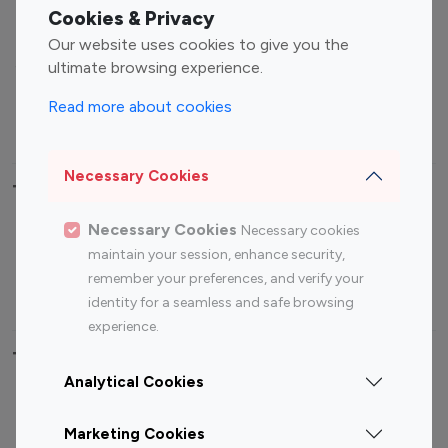
Fashion Influencers
Finance Influencers
Cookies & Privacy
Food Management
Gaming Influencers
Our website uses cookies to give you the
Sports Influencers
Lifestyle Influencers
ultimate browsing experience.
Photography Influencers
Technology Influencers
Read more about cookies
Travel Influencers
Necessary Cookies
Top Most Followed Influencers By platform
Necessary Cookies
Necessary cookies
Top 100
Top 200
Top 100
Top 200
maintain your session, enhance security,
Instagram
Instagram
Youtube
Youtube
remember your preferences, and verify your
Influencer
Influencer
Influencer
Influencer
identity for a seamless and safe browsing
experience.
Top 100 Instagram Influencer By Country
Analytical Cookies
United States
Australia
Marketing Cookies
Canada
Germany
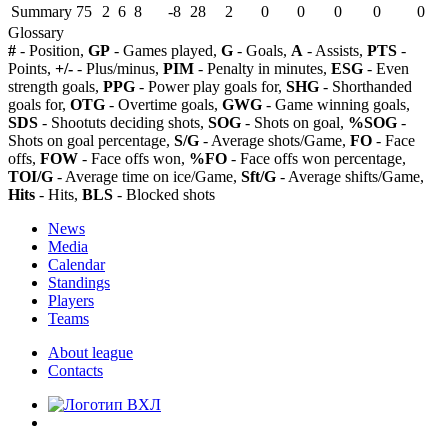
Summary
75
2
6
8
-8
28
2
0
0
0
0
0
Glossary
#
- Position,
GP
- Games played,
G
- Goals,
A
- Assists,
PTS
-
Points,
+/-
- Plus/minus,
PIM
- Penalty in minutes,
ESG
- Even
strength goals,
PPG
- Power play goals for,
SHG
- Shorthanded
goals for,
OTG
- Overtime goals,
GWG
- Game winning goals,
SDS
- Shootuts deciding shots,
SOG
- Shots on goal,
%SOG
-
Shots on goal percentage,
S/G
- Average shots/Game,
FO
- Face
offs,
FOW
- Face offs won,
%FO
- Face offs won percentage,
TOI/G
- Average time on ice/Game,
Sft/G
- Average shifts/Game,
Hits
- Hits,
BLS
- Blocked shots
News
Media
Calendar
Standings
Players
Teams
About league
Contacts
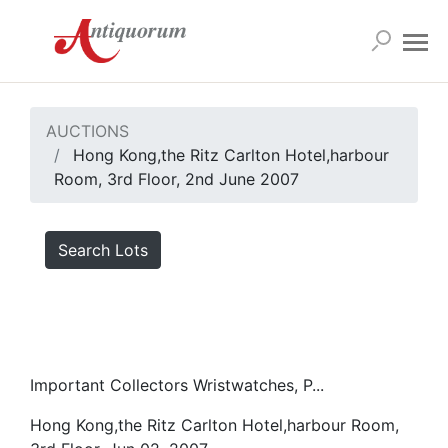
AUCTIONS
Hong Kong,the Ritz Carlton Hotel,harbour
Room, 3rd Floor, 2nd June 2007
Search Lots
Important Collectors Wristwatches, P...
Hong Kong,the Ritz Carlton Hotel,harbour Room,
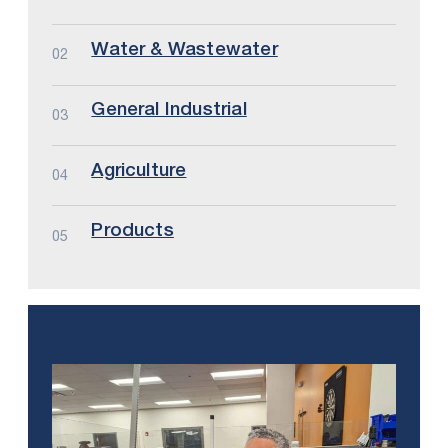
Water & Wastewater
02
General Industrial
03
Agriculture
04
Products
05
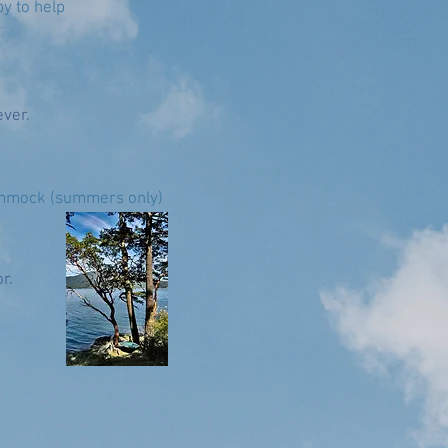
y to help
ever.
hammock (summers only)
r.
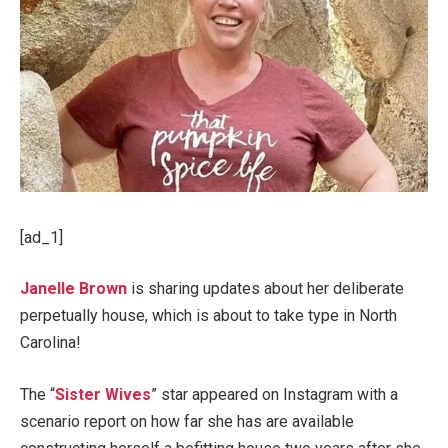
[ad_1]
Janelle Brown
is sharing updates about her deliberate
perpetually house, which is about to take type in North
Carolina!
The “
Sister Wives
” star appeared on Instagram with a
scenario report on how far she has are available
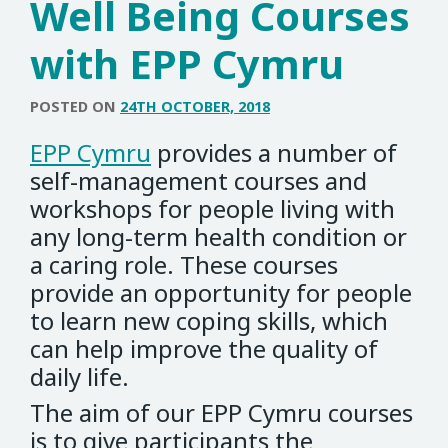
Well Being Courses
with EPP Cymru
POSTED ON
24TH OCTOBER, 2018
EPP Cymru
provides a number of
self-management courses and
workshops for people living with
any long-term health condition or
a caring role. These courses
provide an opportunity for people
to learn new coping skills, which
can help improve the quality of
daily life.
The aim of our EPP Cymru courses
is to give participants the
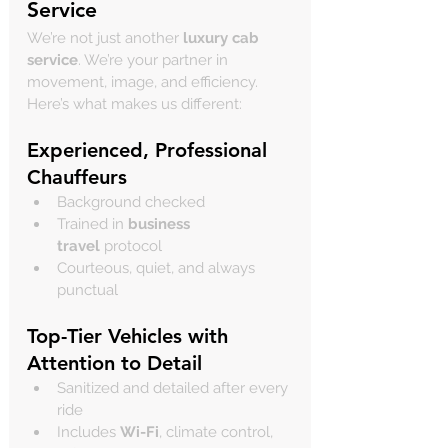
Service
We’re not just another 
luxury cab 
service
. We’re your partner in 
movement, image, and efficiency. 
Here’s what makes us different:
Experienced, Professional 
Chauffeurs
Background checked
Trained in 
business 
travel
 protocol
Courteous, quiet, and always 
punctual
Top-Tier Vehicles with 
Attention to Detail
Sanitized and detailed after every 
ride
Includes 
Wi-Fi
, climate control, 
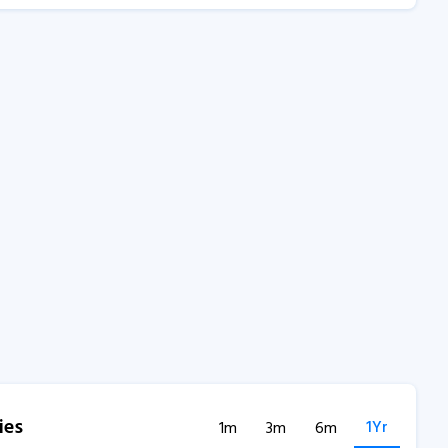
ies
1Yr
1m
3m
6m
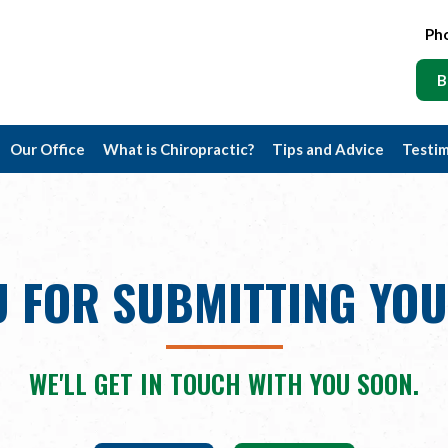
Ph
B
Our Office
What is Chiropractic?
Tips and Advice
Testim
 FOR SUBMITTING YO
WE'LL GET IN TOUCH WITH YOU SOON.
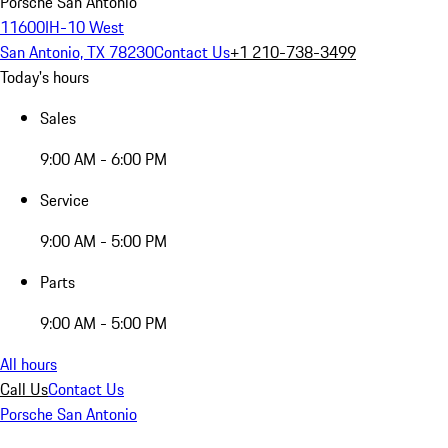
Porsche San Antonio
11600IH-10 West
San Antonio, TX 78230
Contact Us
+1 210-738-3499
Today's hours
Sales
9:00 AM - 6:00 PM
Service
9:00 AM - 5:00 PM
Parts
9:00 AM - 5:00 PM
All hours
Call Us
Contact Us
Porsche San Antonio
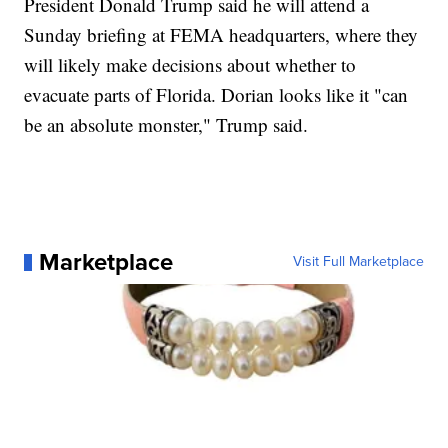
President Donald Trump said he will attend a
Sunday briefing at FEMA headquarters, where they
will likely make decisions about whether to
evacuate parts of Florida. Dorian looks like it "can
be an absolute monster," Trump said.
Marketplace
Visit Full Marketplace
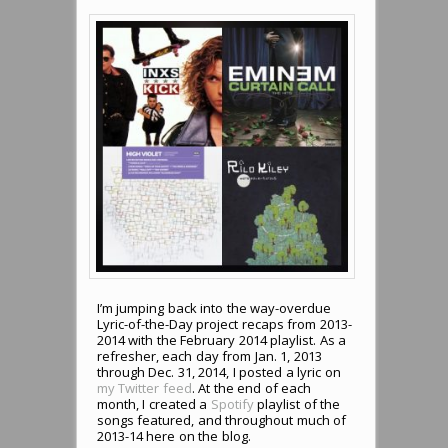
I’m jumping back into the way-overdue
Lyric-of-the-Day project recaps from 2013-
2014 with the February 2014 playlist. As a
refresher, each day from Jan. 1, 2013
through Dec. 31, 2014, I posted a lyric on
my Twitter feed
. At the end of each
month, I created a
Spotify
playlist of the
songs featured, and throughout much of
2013-14 here on the blog.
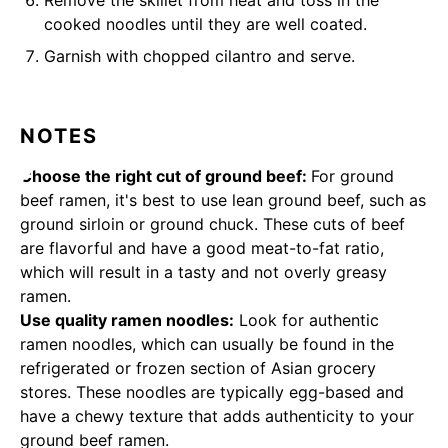
Remove the skillet from heat and toss in the
cooked noodles until they are well coated.
Garnish with chopped cilantro and serve.
NOTES
Choose the right cut of ground beef:
For ground
beef ramen, it's best to use lean ground beef, such as
ground sirloin or ground chuck. These cuts of beef
are flavorful and have a good meat-to-fat ratio,
which will result in a tasty and not overly greasy
ramen.
Use quality ramen noodles:
Look for authentic
ramen noodles, which can usually be found in the
refrigerated or frozen section of Asian grocery
stores. These noodles are typically egg-based and
have a chewy texture that adds authenticity to your
ground beef ramen.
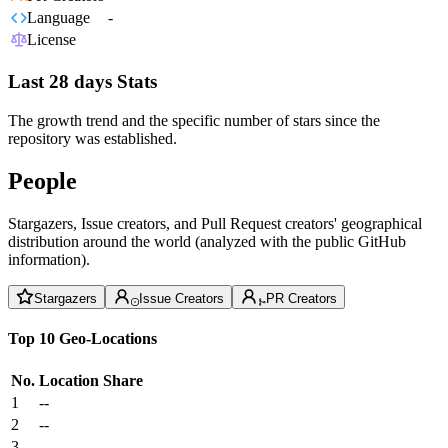
Language
-
License
Last 28 days Stats
The growth trend and the specific number of stars since the
repository was established.
People
Stargazers, Issue creators, and Pull Request creators' geographical
distribution around the world (analyzed with the public GitHub
information).
Stargazers
Issue Creators
PR Creators
Top 10 Geo-Locations
No.
Location
Share
1
--
2
--
3
--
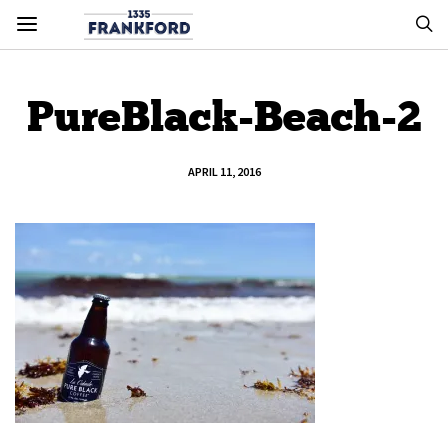
PureBlack-Beach-2
APRIL 11, 2016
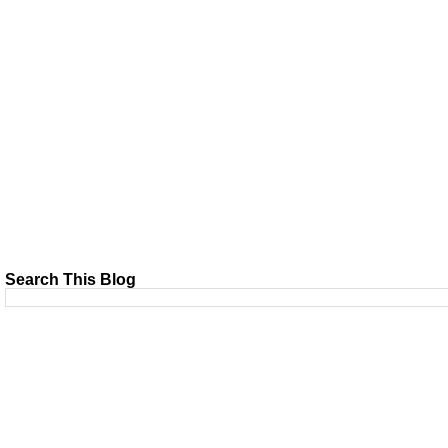
Search This Blog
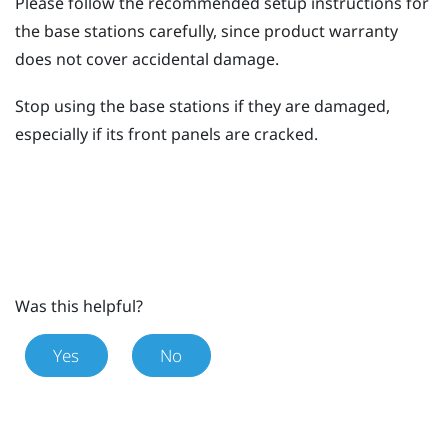
Please follow the recommended setup instructions for
the base stations carefully, since product warranty
does not cover accidental damage.
Stop using the base stations if they are damaged,
especially if its front panels are cracked.
Was this helpful?
Yes
No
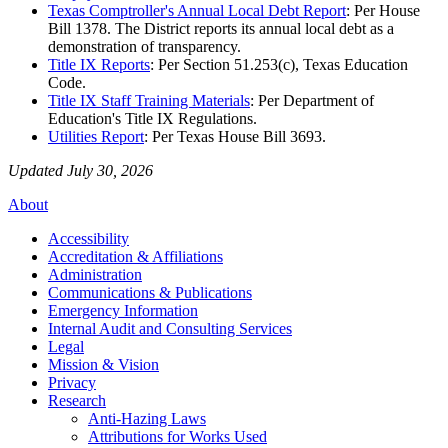
Texas Comptroller's Annual Local Debt Report
: Per House
Bill 1378. The District reports its annual local debt as a
demonstration of transparency.
Title IX Reports
: Per Section 51.253(c), Texas Education
Code.
Title IX Staff Training Materials
: Per Department of
Education's Title IX Regulations.
Utilities Report
: Per Texas House Bill 3693.
Updated July 30, 2026
About
Accessibility
Accreditation & Affiliations
Administration
Communications & Publications
Emergency Information
Internal Audit and Consulting Services
Legal
Mission & Vision
Privacy
Research
Anti-Hazing Laws
Attributions for Works Used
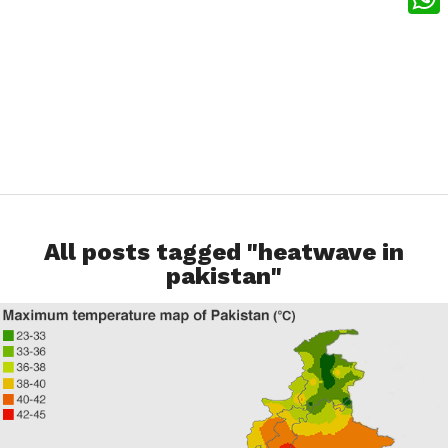
What
All posts tagged "heatwave in
pakistan"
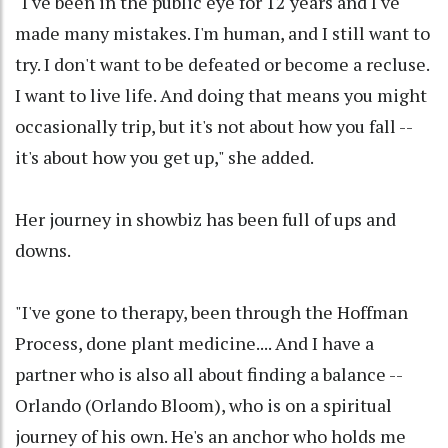
"I've been in the public eye for 12 years and I've
made many mistakes. I'm human, and I still want to
try. I don't want to be defeated or become a recluse.
I want to live life. And doing that means you might
occasionally trip, but it's not about how you fall --
it's about how you get up," she added.
Her journey in showbiz has been full of ups and
downs.
"I've gone to therapy, been through the Hoffman
Process, done plant medicine.... And I have a
partner who is also all about finding a balance --
Orlando (Orlando Bloom), who is on a spiritual
journey of his own. He's an anchor who holds me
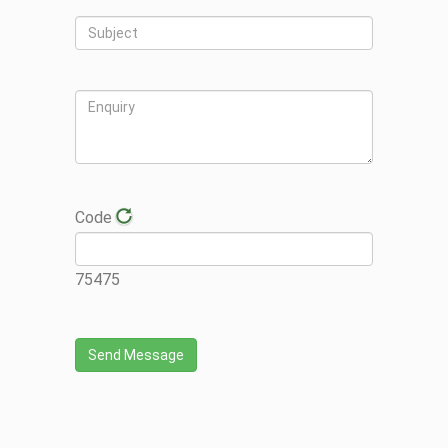
Code
75475
Send Message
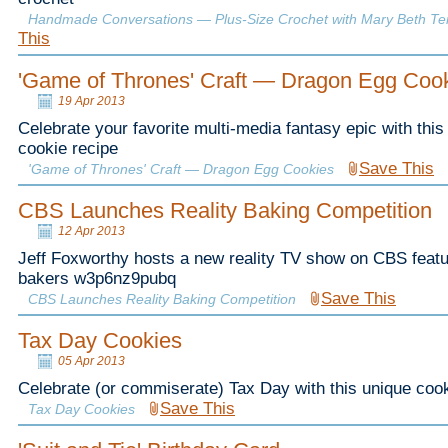
Handmade Conversations — Plus-Size Crochet with Mary Beth T
This
'Game of Thrones' Craft — Dragon Egg Coo
19 Apr 2013
Celebrate your favorite multi-media fantasy epic with thi
cookie recipe
Save This
'Game of Thrones' Craft — Dragon Egg Cookies
CBS Launches Reality Baking Competition
12 Apr 2013
Jeff Foxworthy hosts a new reality TV show on CBS feat
bakers w3p6nz9pubq
Save This
CBS Launches Reality Baking Competition
Tax Day Cookies
05 Apr 2013
Celebrate (or commiserate) Tax Day with this unique cook
Save This
Tax Day Cookies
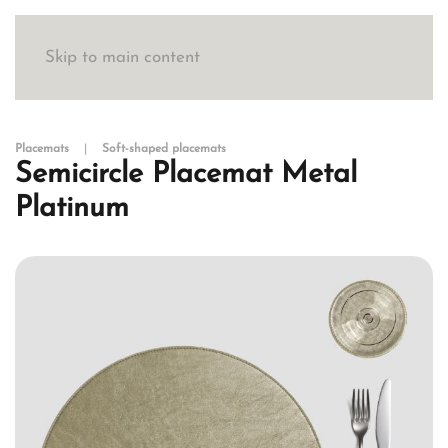
Skip to main content
Placemats
Soft-shaped placemats
Semicircle Placemat Metal
Platinum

- - -

▸ What this task involves: Count the lines in the records above that contain the string "percentage", treating uppercase and lowercase as distinct. Reply with the number only.

▸ Solved problem: 2